The inspiration for Nearly was our cocker spaniel Goldie. Like all dog lovers, I think our little girl was special. She charmed my husband and I from the moment we brought her home, and began training us to do her bidding.
If you watch dog owners, you’ll soon realize that they talk for their pets. Our son nicknamed that activity “dog balloons” like the dialogue balloons that appear in comic strips. That’s what led to me looking at the world of Carding from Nearly’s perspective. What cracks me up is how much people respond to that. It seems that everyone loves Nearly, and gets how funny the world of people can look from a dog’s perspective.
By the way, Nearly’s name is an homage of sorts to one of my favorite characters, Nero Wolfe in the Rex Stout mysteries. (Nearly’s owner’s name is Edie Wolfe.) It’s also something of a comment on the origins of dogs since they are all “nearly wolf.”
You’ll also notice that Nearly’s best buddy is named R.G., a beagle owned by Ruth Goodwin. In the Rex Stout novels, the smart-mouthed narrator is named Archie Goodwin.

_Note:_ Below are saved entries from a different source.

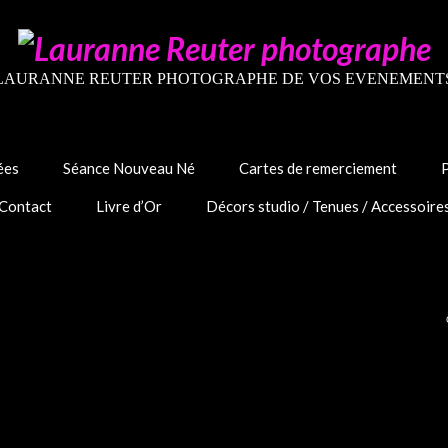
LAURANNE REUTER PHOTOGRAPHE DE VOS EVENEMENT
ées
Séance Nouveau Né
Cartes de remerciement
Contact
Livre d’Or
Décors studio / Tenues / Accessoire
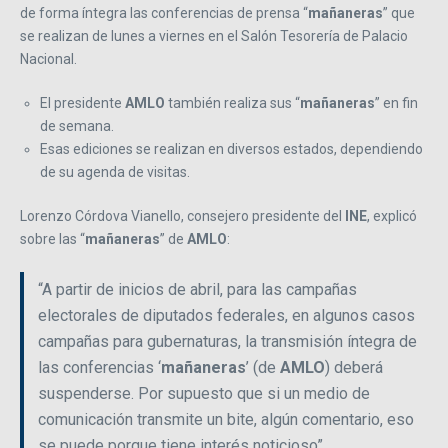
de forma íntegra las conferencias de prensa “
mañaneras
” que
se realizan de lunes a viernes en el Salón Tesorería de Palacio
Nacional.
El presidente
AMLO
también realiza sus “
mañaneras
” en fin
de semana.
Esas ediciones se realizan en diversos estados, dependiendo
de su agenda de visitas.
Lorenzo Córdova Vianello, consejero presidente del
INE
, explicó
sobre las “
mañaneras
” de
AMLO
:
“A partir de inicios de abril, para las campañas
electorales de diputados federales, en algunos casos
campañas para gubernaturas, la transmisión íntegra de
las conferencias ‘
mañaneras
’ (de
AMLO
) deberá
suspenderse. Por supuesto que si un medio de
comunicación transmite un bite, algún comentario, eso
se puede porque tiene interés noticioso”.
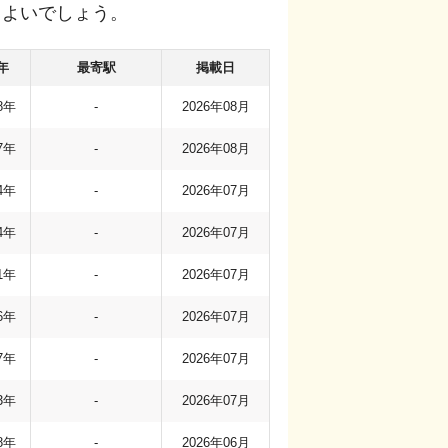
もよいでしょう。
年
最寄駅
掲載日
8年
-
2026年08月
7年
-
2026年08月
4年
-
2026年07月
4年
-
2026年07月
1年
-
2026年07月
6年
-
2026年07月
7年
-
2026年07月
3年
-
2026年07月
8年
-
2026年06月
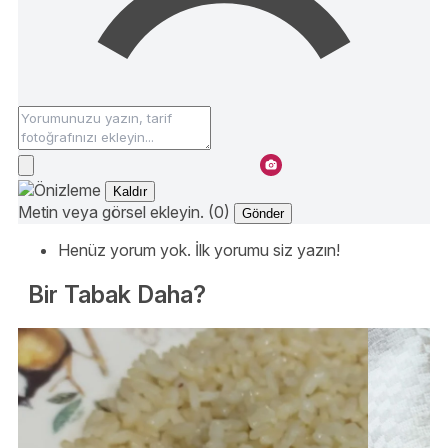
Kaldır
Metin veya görsel ekleyin. (0)
Gönder
Henüz yorum yok. İlk yorumu siz yazın!
Bir Tabak Daha?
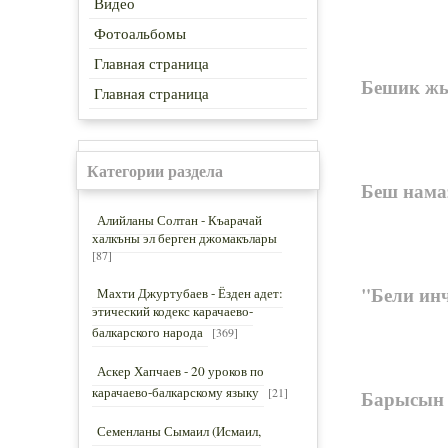
Видео
Фотоальбомы
Главная страница
Бешик ж
Главная страница
Категории раздела
Беш нама
Алийланы Солтан - Къарачай
халкъны эл берген джомакълары
[87]
"Бели инч
Махти Джуртубаев - Ёзден адет:
этический кодекс карачаево-
балкарского народа
[369]
Аскер Хапчаев - 20 уроков по
карачаево-балкарскому языку
[21]
Барысын 
Семенланы Сымаил (Исмаил,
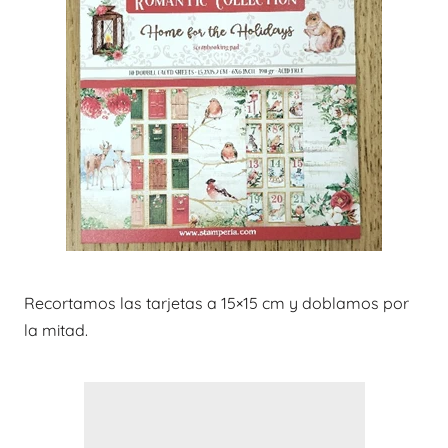
Recortamos las tarjetas a 15×15 cm y doblamos por
la mitad.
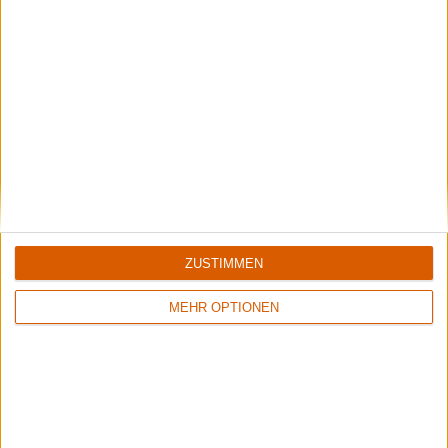
EvilKnevil667
sagt:
27. März 2024 um 10:12 Uhr
Was für ein Ranz. Konnte es mir nichtmal ganz anhören.
3
/
10
Zum Antworten anmelden
ZUSTIMMEN
MEHR OPTIONEN
Aktuell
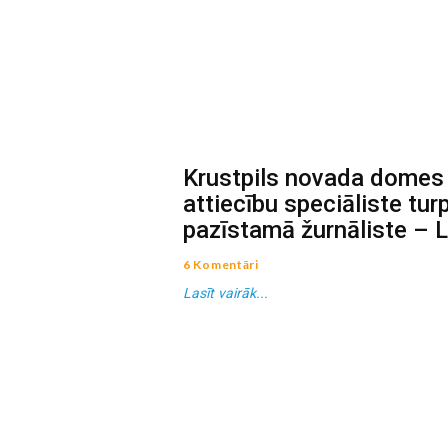
Krustpils novada domes
attiecību speciāliste tu
pazīstamā žurnāliste – 
6 Komentāri
Lasīt vairāk...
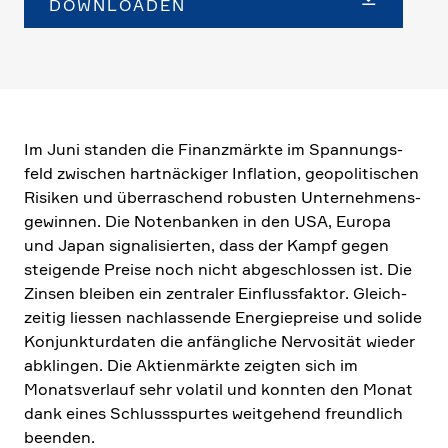
DOWNLOADEN
Im Juni standen die Finanz­märkte im Spannungs­
feld zwischen hartnäckiger Infla­tion, geopo­li­ti­schen
Risiken und überra­schend robusten Unter­neh­mens­
ge­winnen. Die Noten­banken in den USA, Europa
und Japan signa­li­sierten, dass der Kampf gegen
steigende Preise noch nicht abgeschlossen ist. Die
Zinsen bleiben ein zentraler Einfluss­faktor. Gleich­
zeitig liessen nachlas­sende Energie­preise und solide
Konjunk­tur­daten die anfäng­liche Nervo­sität wieder
abklingen. Die Aktien­märkte zeigten sich im
Monats­ver­lauf sehr volatil und konnten den Monat
dank eines Schluss­spurtes weitge­hend freund­lich
beenden.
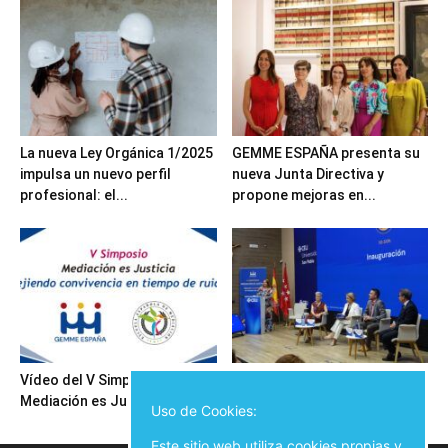
La nueva Ley Orgánica 1/2025
GEMME ESPAÑA presenta su
impulsa un nuevo perfil
nueva Junta Directiva y
profesional: el...
propone mejoras en...
Vídeo del V Simposio
Inauguración del V Simposio
Mediación es Justicia
Mediación es Justicia
Uso de Cookies:
Este sitio web utiliza cookies propias y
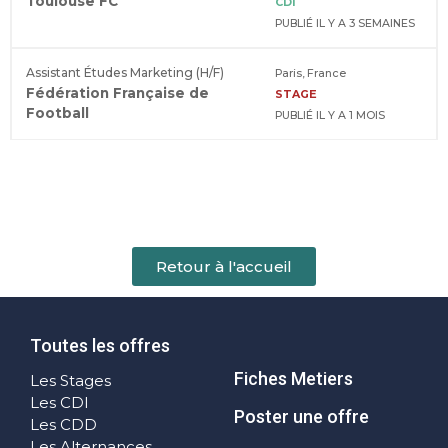
Toulouse FC
CDI
PUBLIÉ IL Y A 3 SEMAINES
Assistant Études Marketing (H/F)
Paris, France
Fédération Française de
STAGE
Football
PUBLIÉ IL Y A 1 MOIS
Retour à l'accueil
Toutes les offres
Fiches Metiers
Les Stages
Les CDI
Poster une offre
Les CDD
Les Alternances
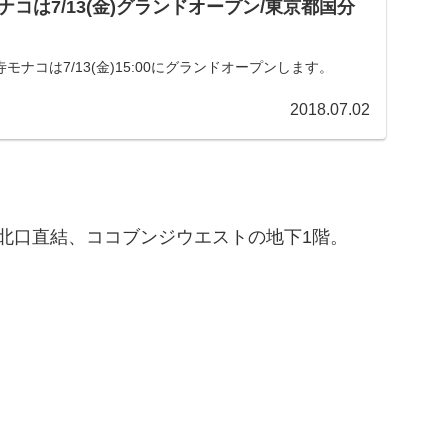
コは7/13(金)グランドオープン/東京都国分
ナコは7/13(金)15:00にグランドオープンします。
2018.07.02
駅北口直結、ココブンジウエストの地下1階。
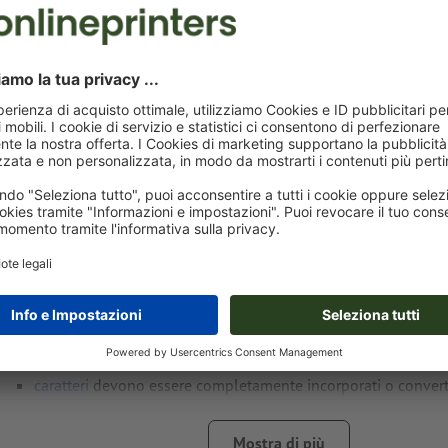
Avvisi sui dati per la stampa Foglietti adesivi
su, 6,6 x 6,9 cm, 4/0
Formato dei dati
: 7,2 x 7,6 cm
Riempimento:
3 mm
Formato
finale
: 6,6 x 6,9 cm
Risoluzione:
300 dpi
Creare il documento con 0 mm di
refilo
sui lati e le informaz
importanti ad almeno 4 mm di distanza dal formato finale
caratteri
devono essere completamente incorporati o converti
Modalità colori:
CMYK, FOGRA52 (PSO Uncoated v3 FOGRA52)
Mostra di più
non patinate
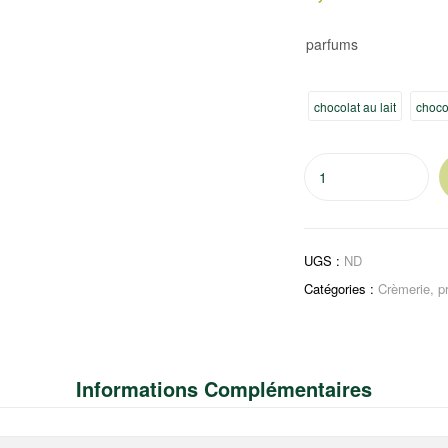
parfums
chocolat au lait
choco
quantité
de
panna
cotta
UGS :
ND
Catégories :
Crèmerie
,
p
Informations Complémentaires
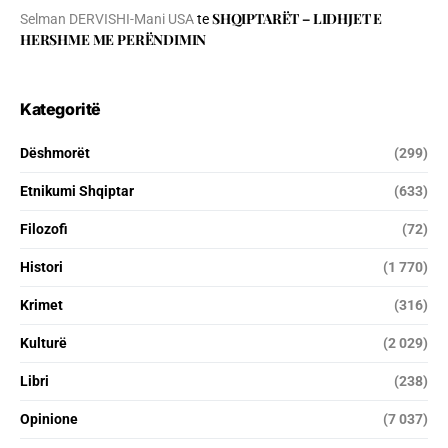
SHQIPTARËT – LIDHJET E
Selman DERVISHI-Mani USA
te
HERSHME ME PERËNDIMIN
Kategoritë
Dëshmorët
(299)
Etnikumi Shqiptar
(633)
Filozofi
(72)
Histori
(1 770)
Krimet
(316)
Kulturë
(2 029)
Libri
(238)
Opinione
(7 037)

What can readers expect in the sequel?
Carding, Vermont would be just another little town in the Green Mountain state if it wasn’t for the Carding Academy of Traditional Arts. The academy’s main building is in the former home of a famous painter named Joseph Stillman Croft.
Now Croft was a great painter but a fairly lousy human being. In his will, Croft stipulated that the school had to keep a large painting called ‘Thieves of Fire’ in the building’s foyer. If the painting is moved by anyone but “its rightful owner”, the school forfeits its right to use Croft’s home.
No one knows what Croft meant by rightful owner except that that person’s last name is not Croft.
The painting is gloomy, filled with the gray light of November in Vermont. The main body of the piece is a stubbled cornfield. On the right stands a young woman, her face turned away from the viewer. On the left sits a large, ominous crow on the branch of a large tree. Thieves of Fire is unlike the colorful folk art that made Croft famous, and everyone who sees it takes an immediate dislike to it though they’re never sure why.
Thieves of Fire is about the story behind that painting and a whole lot more, of course, because there’s always something going on in Carding.
In the last book you experimented by including a dog’s perspective and using a blog to introduce us to the town, are there any new devices or techniques you try in the new book?
I’m playing with time and personal history in Thieves of Fire, not in the sense of time travel á la Dr. Who but in the sense that our pasts form our presents. It’s not just Joseph Stillman Croft’s past that haunts Carding but Edie Wolfe’s past as well. Who was the father of her children?
You self-publish your books. Did you ever consider going a more traditional route?
I consider myself an independent publisher. My definition of self-publishing is someone who pays for author services through a company such as iUniverse or Author House, something I would never do.
This is a huge question but my answer boils down to this: creative control.
I’ve been a professional writer since 1987. I started in newspapers then moved into magazines and then into book publishing. My career in book publishing coincided with the last years of traditional publishing’s dominance of the world of books. I left traditional publishing just as the new publishing paradigm, author controlled publishing, was made possible by changes in printing and book selling.
I’ve published three books with traditional publishers—one with St. Martin’s and two with Wiley Publishing. I had great people to work with in each case. But I know enough about how the industry works to understand its very real limitations.
I design book interiors and book covers. I know how to hire good editors and work with them to make my books the best they can be. I know how to manage distribution and sales. I’m comfortable with marketing my own work.
I never considered making my Carding novels available to traditional publishing because I didn’t see any advantage to doing that.